Remember that working out how much a website costs isn’t just about money. It’s also about the other resources you have, such as time, tech skills, and design skills. If you have tons of time, you can learn new skills, but if you’re pressed for time and have a large budget, you can delegate the work to a professional.
Thinking about what you want from your site, how much time and money you can realistically put into your site, and how you want to run your site on a day to day basis, will all help you make the most of your money in the long run.
Although every site comes with its own unique set of costs, here’s a recap of our estimates, to help you pick the best option for you.
Website Cost: Recap
- Use a website builder: $6 – $50 per month – cheapest option
- Use WordPress: $35 – $780 upfront cost, $11 – $50 per month ongoing cost – lots of control over how cheap (or expensive) your site ends up being
- Hire a web designer: $500 – $10,000+ – minimal time investment, but most expensive option
Whether you’re counting out every cent or have a huge budget to play with, there is a website building option for you.

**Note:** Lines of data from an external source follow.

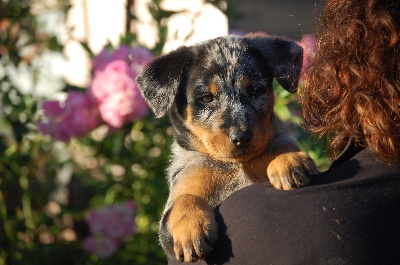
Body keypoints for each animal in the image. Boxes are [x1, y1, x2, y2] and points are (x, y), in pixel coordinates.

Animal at [138, 34, 318, 260]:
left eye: (255, 91)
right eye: (206, 97)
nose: (241, 137)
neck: (236, 167)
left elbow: (279, 147)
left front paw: (288, 160)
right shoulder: (184, 185)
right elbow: (185, 199)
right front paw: (191, 229)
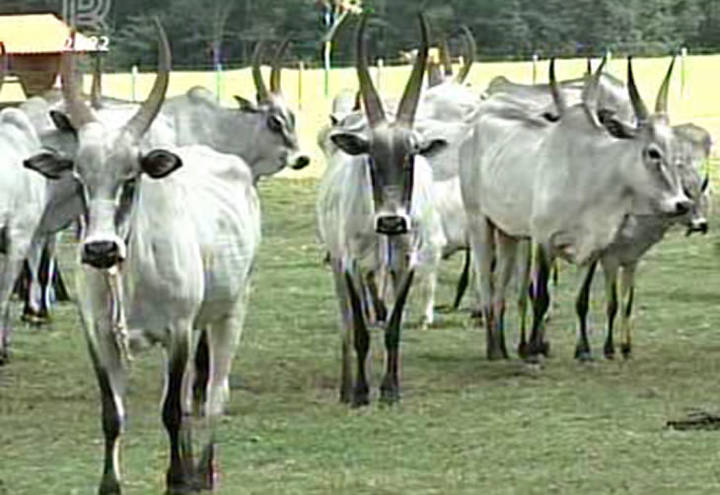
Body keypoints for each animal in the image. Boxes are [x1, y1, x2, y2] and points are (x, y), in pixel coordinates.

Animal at [22, 18, 262, 492]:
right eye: (78, 178)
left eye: (131, 179)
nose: (99, 249)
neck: (130, 276)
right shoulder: (99, 335)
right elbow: (113, 414)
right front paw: (110, 484)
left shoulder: (179, 331)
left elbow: (171, 412)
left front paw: (178, 478)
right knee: (192, 395)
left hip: (232, 309)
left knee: (214, 396)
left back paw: (203, 470)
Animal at [318, 13, 448, 404]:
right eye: (371, 158)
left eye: (411, 156)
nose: (391, 222)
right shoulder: (350, 263)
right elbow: (360, 332)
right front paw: (361, 392)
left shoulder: (407, 261)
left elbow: (393, 327)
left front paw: (390, 389)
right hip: (342, 267)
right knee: (347, 324)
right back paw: (346, 386)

The most important thing is to get value for your money. Here’s a summary of each method to help you pick the right one for you:
We recommend using a website builder if:
- You have a tight budget
- You’re a first-time builder
- You’re short on time
- You want to have a go at creating a site yourself
- You don’t want to deal with all the technical stuff
We recommend using WordPress if:
- You have a little more wriggle room in your budget
- You want total control over your site
- You have plenty of time
- You want a high level of customization
- You’d enjoy handling all the technical stuff
We recommend using a web designer if:
- You have a large budget
- You don’t want the responsibility of creating a site yourself
- You’re very short on time
- You need a very complex or custom design
- You’d be happy letting a professional manage your site
Building a website doesn’t have to be expensive – as long as you pick the right method and get value for your money, your website will be worth every cent. Happy building!